When I passively heard news reports Bob Dylan had been voted into the “prestigious and elite” Academy of Arts and Letters, I was surprised, and immediately recalled famous Groucho Marx quote, “I refuse to join any club that would have me as a member.” Bob Dylan is no hoity-toity academic — he’s a measured man of depth and magnitude. What was going on?
Finally finding a moment to do my due diligence, I, of course, discovered that Dylan wasn’t honestly voted into the academy as an actual, real member — he’s just an “honorary” member of the group in which he should never become a member — because they couldn’t decide “where he fit” in their legion to give him full membership:
The traditionally staid American Academy of Arts and Letters is both charmed and flummoxed by Bob Dylan. The academy announced Wednesday that it voted the musician into its ranks — its first rock musician ever. But he will be an honorary member: Not for the first time, people couldn’t figure out how to classify Dylan.
“Bob Dylan is a multi-talented artist whose work so thoroughly crosses several disciplines that it defies categorization,” executive director Virginia Dajani told the Associated Press.
What a bunch of cerebral hooey! Look, you either take Bob Dylan on as a full and righteous member of your silly academy, or you don’t. There’s no wiggle room for genius. Just because you can’t put Dylan in a box doesn’t mean he belongs in predefined context of your leisure.
If you know anything about Bob Dylan — and I seriously doubt those overstuffed minds have nary a clue — Bob Dylan is not an elitist. He believes in people. He sings for the human condition.

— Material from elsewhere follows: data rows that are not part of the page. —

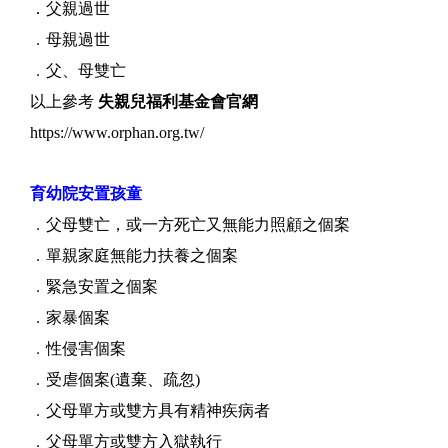
．父親過世
．
母親過世
．
父、母雙亡
以上參考
失親兒福利基金會官網
https://www.orphan.org.tw/
育幼院安置孩童
．
父母雙亡，或一方死亡又無能力照顧之個案
．
單親家庭無能力扶養之個案
．
緊急安置之個案
．
家暴個案
．
性侵害個案
．
受虐個案(遺棄、疏忽)
．
父母單方或雙方具有精神疾病者
．
父母單方或雙方入獄執行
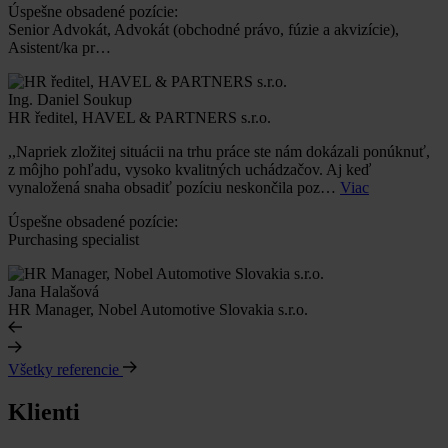
Úspešne obsadené pozície:
Senior Advokát, Advokát (obchodné právo, fúzie a akvizície),
Asistent/ka pr…
Ing. Daniel Soukup
HR ředitel, HAVEL & PARTNERS s.r.o.
,,Napriek zložitej situácii na trhu práce ste nám dokázali ponúknuť,
z môjho pohľadu, vysoko kvalitných uchádzačov. Aj keď
vynaložená snaha obsadiť pozíciu neskončila poz…
Viac
Úspešne obsadené pozície:
Purchasing specialist
Jana Halašová
HR Manager, Nobel Automotive Slovakia s.r.o.
Všetky referencie
Klienti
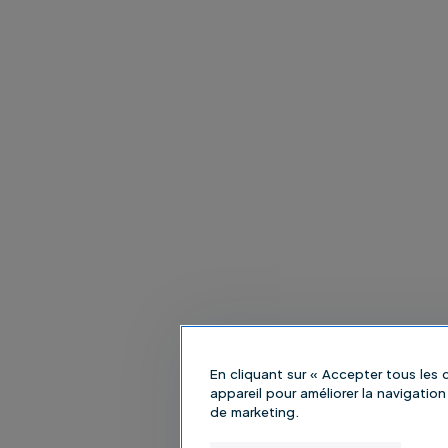
En cliquant sur « Accepter tous les
appareil pour améliorer la navigation 
de marketing.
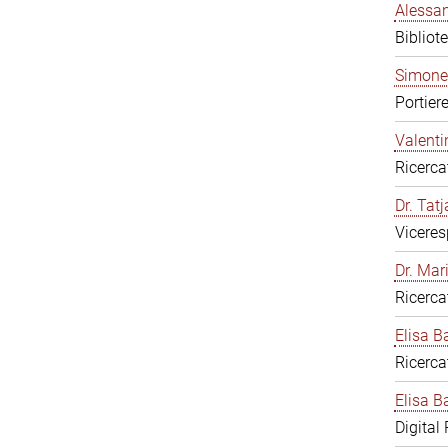
Alessan
Bibliot
Simone
Portier
Valenti
Ricerca
Dr. Tat
Viceres
Dr. Mar
Ricerca
Elisa B
Ricerca
Elisa Ba
Digital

Bob Dylan is a man who means something to regular folk. Everybody belongs in a Bob Dylan world. He sings about ordinary life and makes humble people spectacular.

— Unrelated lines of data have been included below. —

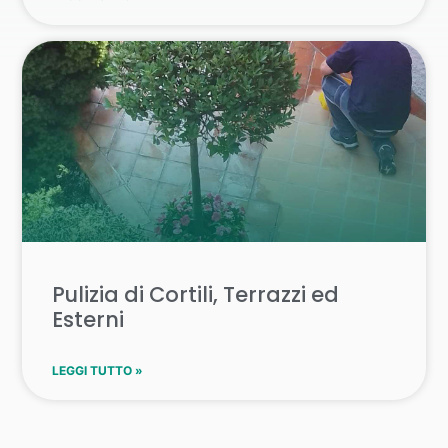
Pulizia di Cortili, Terrazzi ed
Esterni
LEGGI TUTTO »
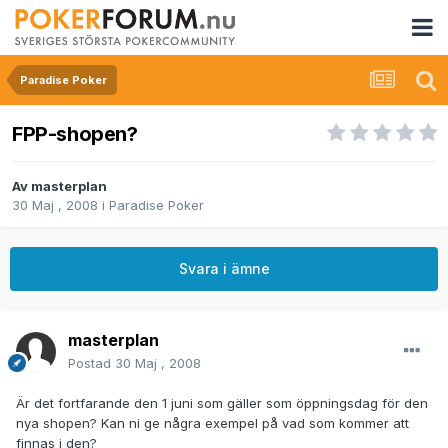
Paradise Poker
FPP-shopen?
Av
masterplan
30 Maj , 2008
i
Paradise Poker
Svara i ämne
masterplan
Postad
30 Maj , 2008
Är det fortfarande den 1 juni som gäller som öppningsdag för den
nya shopen? Kan ni ge några exempel på vad som kommer att
finnas i den?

Bob Dylan is a Living Spirit who walks the earth; not a man stepping into a Dead Letters grave.
I really hope Bob doesn’t join those nincompoops who have no idea who he is or what he stands for or how he came to define an entire generation of peaceful protest. Because to become precisely what he is not goes against everything Bob Dylan ever sang about, or wrote down; and we know him through the only thing that matters — his Word and Music — and we will never believe he gave up his idealistic rancor just to finally fit into the mainstream, middling, middleminded of Manhattan’s Upper West Side.
I never thought I’d read the words Academy of Arts and Letters and Bob Dylan in the same sentence, though he has written some of the finest compositions I have ever read and he is a master of every art he tackles.

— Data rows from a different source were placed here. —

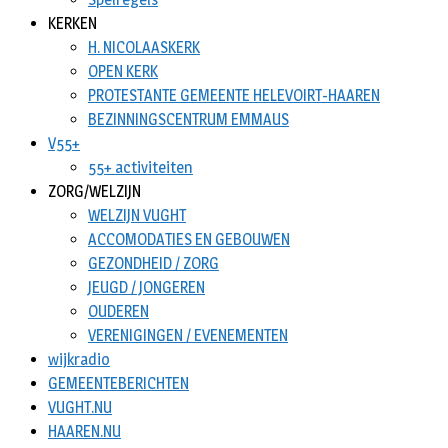
KERKEN
H. NICOLAASKERK
OPEN KERK
PROTESTANTE GEMEENTE HELEVOIRT-HAAREN
BEZINNINGSCENTRUM EMMAUS
V55+
55+ activiteiten
ZORG/WELZIJN
WELZIJN VUGHT
ACCOMODATIES EN GEBOUWEN
GEZONDHEID / ZORG
JEUGD / JONGEREN
OUDEREN
VERENIGINGEN / EVENEMENTEN
wijkradio
GEMEENTEBERICHTEN
VUGHT.NU
HAAREN.NU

As far as I can tell, Bob accepted the honorary membership — or it never would have been announced. Perhaps, after all, he did want to belong…
This reminds me of some of the “celebrities” that are awarded honorary degrees in the UK – it always seems to be that the instiutions need the name more than the name needs the degree.
Bill Cosy had a similar sort of “belonging” problem with academic degrees:
In the UK it would be more appropriate to have a Master of Charities as this is normally what is quoted as the reason for the award.
I’ve never been big on awards and honors — because they’re all false in the end and only really used for commercialized promotion of vested interests.
I’m all about the work enduring — the work matters — the body of work is the honor.
the award is “recognition” in the now rather than what is left behind
Perhaps it’s the circles in which I spin, but I always find it sad when I ask somehow how they’re doing, and I get a resume spewed back at me.
I want to say to them, “I appreciate you need to be defined by others, and you need their approval — but I want to know how you, The You, are doing…”
I couldn’t agree more that “everybody belongs in a Bob Dylan world.” His views of ordinary life are exactly what made him so great– you would think that such an “elite” Academy would want to steer very clear of people like that.
Love that, Emily! You’re right on target with your understanding of Dylan’s importance. He was the Anti-Mainstream when he started and then brought the mainstream to him and set the new standard of excellence. For him to need to be included now in such an academy is both confusing and disappointing.
I absolutely love the quote about how his work defies categorization. You don’t hear compliments and praise like that in today’s music or from the artists who create it either. Clearly a very talented man. It would be absolutely wonderful to hear someone say they want to grow up like him or he inspired to them.
That’s an excellent insight, Brielle. We need a whole new generation to take over the music scene again to add back the importance of lyric and melody.